Given the VILA structures, we can easily correct some previously mentioned errors like incorrect labels for “Figure *” by applying majority voting for token labels in a text block. However, for the “equation” category, given the low accuracy of the original DocBank labels, neither majority voting nor other automatic methods can easily recover the correct token categories. Hence, we choose to discard this category in the modeling phase, namely, converting all existing “equation” labels to the background category “paragraph”.
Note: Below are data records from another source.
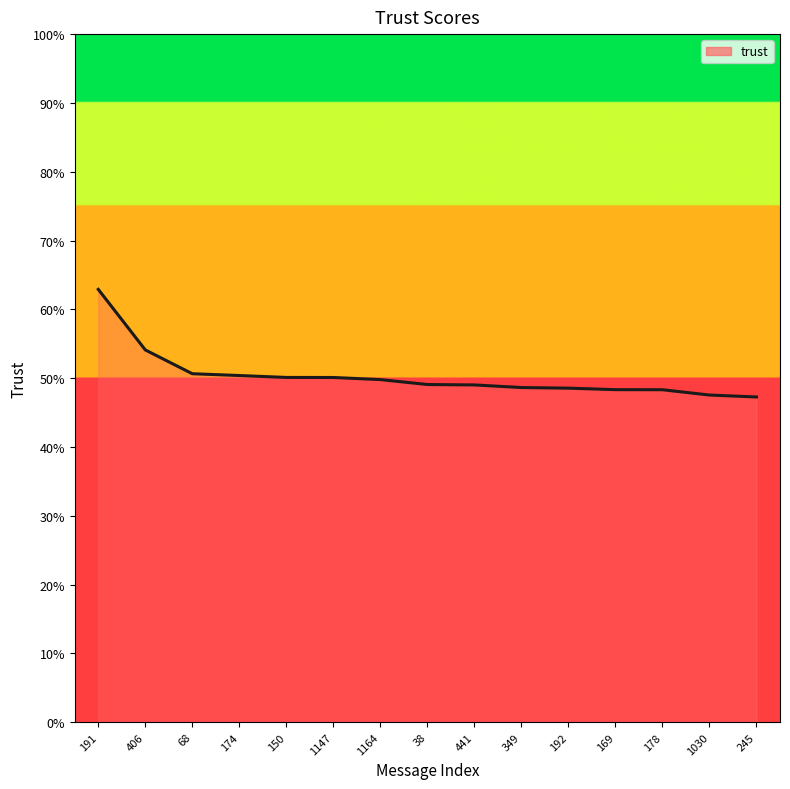

True or false: the data shows 0.8 at 1147.

False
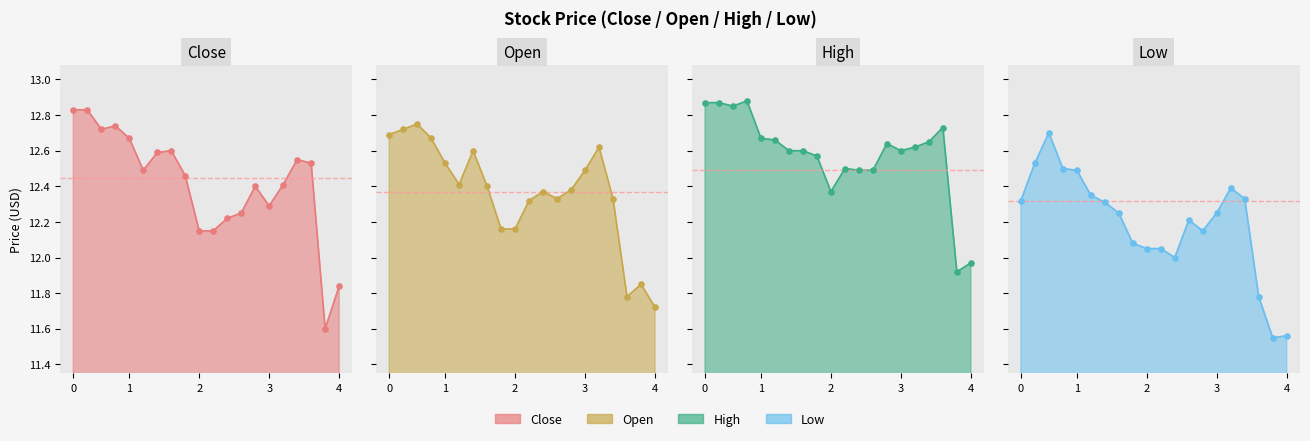

Which series has the largest total across all categories?

High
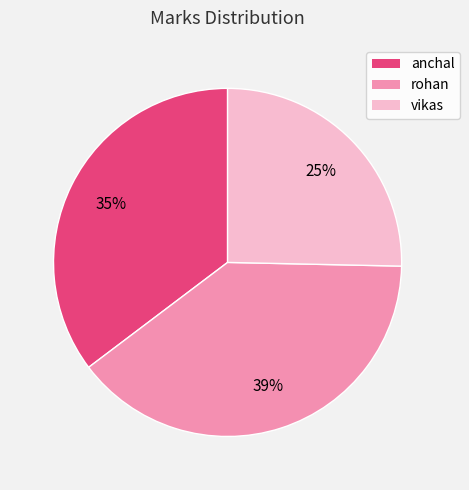

Combined, do vikas and anchal account for over 50%?

Yes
We update our methods for several rounds to coordinate the fixes and enhancements, and ultimately we can reduce more than 90% of the label errors for figure and table captions. By using the accurate pre-trained layout detection models, the generated VILA structures are more than 95% accurate.15

1

https://github.com/kermitt2/pdfalto (last accessed Jan. 1, 2022).

2

Or horizontal position, when the text is written vertically.

3

The [CLS] and [SEP] tokens are only inserted at the beginning or end of each input sequence, and they do not represent the sentence boundaries in this case.

4

https://www.ncbi.nlm.nih.gov/pmc/tools/openftlist/ (last accessed Jan. 1, 2022).

5

For example, in DocBank, “Figure 1” in a figure caption block is usually labeled as “paragraph” rather than “caption”. DocBank labels all tokens that are not explicitly contained in the set of processed LaTeX tags as “paragraph.”

6

The original generation method for DocBank requires rendering LaTeX source, which results in layouts different from the publicly available versions of these documents on arXiv. However, because the authors of the dataset only provide document page images, rather than the rendered PDF, we can only use image-based approaches for layout detection. We refer readers to the appendix for details.

7

Of our defined categories, 12 are common fields and taken directly from other similar datasets (e.g., title, abstract). We add three categories: equation, header, and footer, which commonly occur in scientific papers and are included in full text mining resources like S2ORC (Lo et al., 2020) and CORD-19 (Wang et al., 2020).

8

We try to keep gradient update steps the same for the GROTOAP2 and the DocBank dataset. As DocBank contains 4× examples, the number of DocBank models’ training epochs is reduced by 75%.

9

Despite the group texts being relatively short, this method causes extra computational overhead as the full LayoutLM model needs to be run m times for all groups in a page. The simple group classifier models are only trained for 5, 2, and 5 epochs for GROTOAP2, DocBank, and S2-VL for tractability.

10

Positional embeddings are not used in these models.

11

It takes 10.5 hours to finish fine-tuning I-VILA on the GROTOAP2 dataset using a 4 RTX 8000 machine, equivalent to around 60 V100 GPU hours, approximately 5% of the 1280 hours of the pretraining time for LayoutLM.

12

https://github.com/euske/pdfminer (last accessed Jan. 1, 2022).

13

https://en.wikipedia.org/wiki/PostScript_fonts (last accessed Jan. 1, 2022).

14

The algorithm iteratively selects and groups adjacent tokens with the same category, and ultimately produces a list of token collections that approximate the layout groups.

15

We randomly sample 30 pages from both the training and test dataset, and annotate the number of the incorrect text blocks for each page. A text block is considered as incorrect when it wrongly merges multiple regions (e.g., two paragraphs or one paragraph and the adjacent section header) or splits regions (e.g., generating multiple blocks for one paragraph). We report the average of page block accuracy.